Caliban Drexler hated inconsistencies.
Not in the common sense—human error was expected, predictable, even useful. What bothered him were structural inconsistencies. The kind that emerged when the world said no to its own rules.
And the name Hector Virell had been doing exactly that.
"Repeat," Caliban said, slowly turning his chair to face the wall of black glass.
On the other side, three division directors waited in calculated silence. None of them dared break the atmosphere before being invited to speak.
It was Marlowe, head of Temporal Analysis, who did so:
"We cross-referenced all known records from the Veiled Initiative with pre-Revelation databases, declassified diplomatic archives, erased civil records and… residual reflective memories."
He swallowed.
"Hector Virell appears in all of them. Always with the same appearance. Always at the center of critical decisions. Always… intact."
Caliban smiled faintly, drawing the cigar between his teeth without lighting it.
"Always is a dangerous word, Marlowe."
"I agree," the analyst replied. "Which is why I brought this."
The panel lit up.
Old photographs appeared side by side:
Geneva, 1918.Paris, 1939.London, 1945.Berlin, 1961.New York, 1998.
Post-Revelation.
The same man.
The same posture.
The same gaze of someone who already knows the outcome.
"He doesn't age," said Irena Volkov, Director of Arcane Research. "Neither biologically nor magically."
"We tried to locate some form of persistent glamour," Marlowe added. "There is none. No reflective distortion, no stable illusory layer."
Caliban tilted his head, genuinely interested now.
"So he isn't hiding."
"No," Irena replied. "He simply… remains."
The silence stretched.
Then Caliban laughed.
Not loudly.Not with humor.
It was short, satisfied, almost admiring.
"Fascinating."
The three exchanged glances.
"Sir?" Marlowe asked.
Caliban stood and walked toward the glass. The reflection returned the image of a man who also should not exist: hair too white for his apparent age, eyes too alive for someone born before two world wars.
"The Initiative thinks he is the future," Caliban said. "That is their mistake."
He tapped the glass lightly.
"Hector Virell is not the future. He is the past that refused to die."
"Then… what is he?" Irena asked.
Caliban considered for a moment.
"A fixed point," he replied. "An axis. Something the world tries to go around instead of move."
He turned back to them.
"And fixed points are only dangerous to those who don't know how to use them."
"I want everything," Caliban ordered. "Deleted files. Obsolete protocols. Records the Initiative itself has forgotten ever existed."
"There are things even our mirrors can't access," Marlowe warned. "Layers from before the Rift. Before… reflective language existed."
"Then don't use mirrors," Caliban said. "Use people."
He lit the cigar, the smoke drawing subtly wrong patterns in the air.
"There is always someone who remembers. A forgotten name. A diary badly burned. A cult too small to be taken seriously."
Irena frowned.
"A cult?"
Caliban smiled.
"Men like Hector don't pass unnoticed for an entire century without leaving… echoes."
Hours later, in a subterranean Helix sector classified as Dead Archive, a young researcher stared at a fragment of newly restored analog footage.
The image shook.
A man spoke before a rudimentary camera.
"…I don't know how long he was there before us," the voice said. "I only know that when the instability began… he didn't react."
The recording skipped.
"While everyone was screaming, he simply watched. Like someone observing a river change its course."

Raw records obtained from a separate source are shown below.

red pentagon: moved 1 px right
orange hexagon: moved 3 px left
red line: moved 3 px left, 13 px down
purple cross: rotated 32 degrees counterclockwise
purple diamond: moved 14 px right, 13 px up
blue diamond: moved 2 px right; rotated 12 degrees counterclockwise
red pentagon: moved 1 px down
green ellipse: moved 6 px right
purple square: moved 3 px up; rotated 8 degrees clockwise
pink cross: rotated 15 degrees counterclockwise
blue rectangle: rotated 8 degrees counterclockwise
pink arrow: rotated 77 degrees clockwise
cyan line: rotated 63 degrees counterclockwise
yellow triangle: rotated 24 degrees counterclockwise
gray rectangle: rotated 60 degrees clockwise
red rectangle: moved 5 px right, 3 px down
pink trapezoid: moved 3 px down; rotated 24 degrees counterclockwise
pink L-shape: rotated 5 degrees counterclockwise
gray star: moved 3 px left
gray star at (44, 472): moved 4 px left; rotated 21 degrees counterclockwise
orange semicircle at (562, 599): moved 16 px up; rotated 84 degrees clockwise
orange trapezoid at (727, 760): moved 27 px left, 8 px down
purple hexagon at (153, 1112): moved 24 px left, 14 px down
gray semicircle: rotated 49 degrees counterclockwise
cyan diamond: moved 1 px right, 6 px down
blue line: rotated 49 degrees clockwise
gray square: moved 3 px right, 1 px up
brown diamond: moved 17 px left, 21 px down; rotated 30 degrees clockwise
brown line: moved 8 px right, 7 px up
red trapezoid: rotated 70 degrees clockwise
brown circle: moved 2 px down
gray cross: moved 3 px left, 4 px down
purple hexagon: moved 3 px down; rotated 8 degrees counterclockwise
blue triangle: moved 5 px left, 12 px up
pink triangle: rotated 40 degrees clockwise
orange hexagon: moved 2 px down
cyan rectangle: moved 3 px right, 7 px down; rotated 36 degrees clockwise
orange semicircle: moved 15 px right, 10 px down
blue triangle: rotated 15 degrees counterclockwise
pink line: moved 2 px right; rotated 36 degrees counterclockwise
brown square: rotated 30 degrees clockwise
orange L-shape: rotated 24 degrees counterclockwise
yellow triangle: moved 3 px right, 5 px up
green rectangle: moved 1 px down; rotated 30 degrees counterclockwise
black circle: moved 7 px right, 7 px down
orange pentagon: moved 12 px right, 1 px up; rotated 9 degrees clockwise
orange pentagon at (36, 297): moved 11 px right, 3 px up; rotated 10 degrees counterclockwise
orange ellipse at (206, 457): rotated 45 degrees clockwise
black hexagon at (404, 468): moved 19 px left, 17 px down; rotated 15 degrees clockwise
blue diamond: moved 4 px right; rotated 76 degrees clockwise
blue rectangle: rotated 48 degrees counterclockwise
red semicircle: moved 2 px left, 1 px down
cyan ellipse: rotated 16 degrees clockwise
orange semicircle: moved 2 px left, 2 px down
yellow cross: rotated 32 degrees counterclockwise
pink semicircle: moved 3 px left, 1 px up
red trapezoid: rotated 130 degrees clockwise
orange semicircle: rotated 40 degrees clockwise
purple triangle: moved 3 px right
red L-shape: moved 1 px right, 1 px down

The camera turned briefly.
For one second—just one—the face of Hector Virell appeared.
Unchanged.
The recording ended.
A chill ran down the researcher's spine.
"Director Drexler…" she murmured, activating the private channel. "I think I found something."
Caliban watched the footage alone.
This time, he did not smile.
"You were there…" he said quietly.
He leaned back, letting the smoke rise.
"Before me. Before Helix. Before even the Initiative."
That fact didn't bother him.
On the contrary.
He felt exhilaration.
"So that's it," he murmured. "You don't want to shape the world."
He raised his gaze.
"You want to pass through it."
Caliban closed the file.
"Prepare an indirect channel," he ordered through the communicator. "No official contact. Nothing traceable."
"An emissary?" they asked.
"No." He smiled, finally with genuine pleasure. "An event."
Far away, Hector Virell felt the change.
Not like an alarm.Not like a threat.
But as a slight tension in the flow of Liquid Mana.
"Helix is moving," he said, eyes still closed.
Seraphine nodded.
"Drexler is too curious to ignore this."
Hector allowed himself a minimal smile.
"Good."
He touched the reservoir, feeling the flow obey.
"Curiosity is the first step toward understanding."
He opened his eyes.
"And understanding… always leads to choice."
The Mana pulsed.
Once more, the world approached a point where no reflection could predict the outcome.